A crystal of silvery gallium metal.
In August 2023 China, which produces 98% of all refined Ga, imposed export restrictions in a move widely seen as retaliation for American restrictions on computer chip exports to China. The result has been a sharp rise in Ga prices and fears of a shortage. Disruptions to aluminum refining have also caused sudden supply shortfalls and price spikes in the past. Gallium has been listed as the number one supply risk to national security.
A Threatened Supply
If you Google ‘gallium deposit’ the AI will tell you there is no such thing. Gallium isn’t particularly rare; it has an abundance in the crust of about 19 parts per million (ppm), making it slightly more common than lead. The problem is that gallium’s physical and chemical properties make it almost impossible to concentrate to ore grades through any known geological process. Although gallium minerals such as gallite (CuGaS2) do exist, the metal mostly substitutes for aluminum, or more rarely zinc, as mere impurities in more common minerals. Gallium is widely dispersed throughout rocks of all types, but almost nowhere is it concentrated enough to extract.
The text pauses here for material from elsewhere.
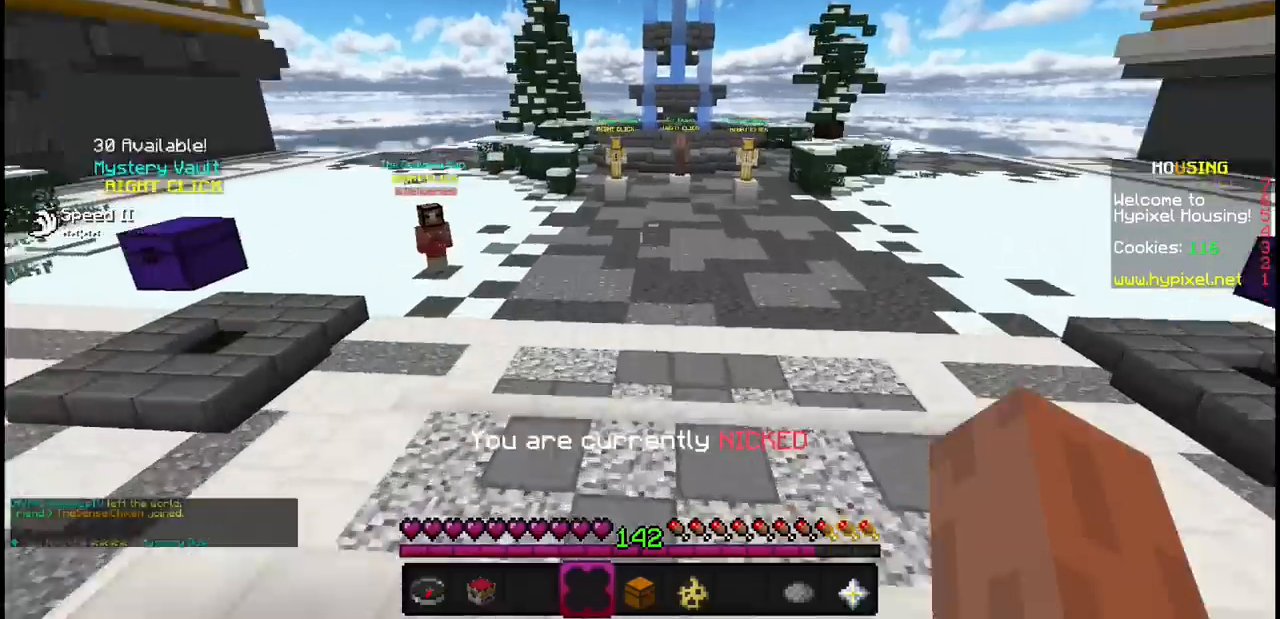
Gameplay with keyboard and mouse; each line is a JSON object with the keys and mouse buttons held at the frame after it. "events" lists presses ("down") and releases ("up") of "mouse_left" and "mouse_right" between this image and that frame as [ms after this image, input, new state], when the widget could be followed in between. "mouse_left", "mouse_right" = the "left", "right" buttons of the "mouse" list. No other keys are recorded. Fast repeated clicks can show as one long hold. Mouse movement is not recorded.
{"keys": [], "mouse": ["left", "right"], "events": []}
Today 80% of the world’s Ga is extracted at very low levels (~50 ppm) as a byproduct of bauxite (aluminum) mining, with the rest produced as a byproduct of zinc mining. In theory plenty more should be available, it’s estimated that only 10% of Ga potentially recoverable from aluminum mining is currently extracted. The difficulty is that this small amount of gallium is far less valuable than the large amount of aluminum, and such a small revenue stream may not justify the capital expense building the required infrastructure. Even a steep rise in Ga price might not change this. Gallium supply is largely at the mercy of bauxite production and does not increase to match demand. World Ga production is estimated at only ~320 tonnes.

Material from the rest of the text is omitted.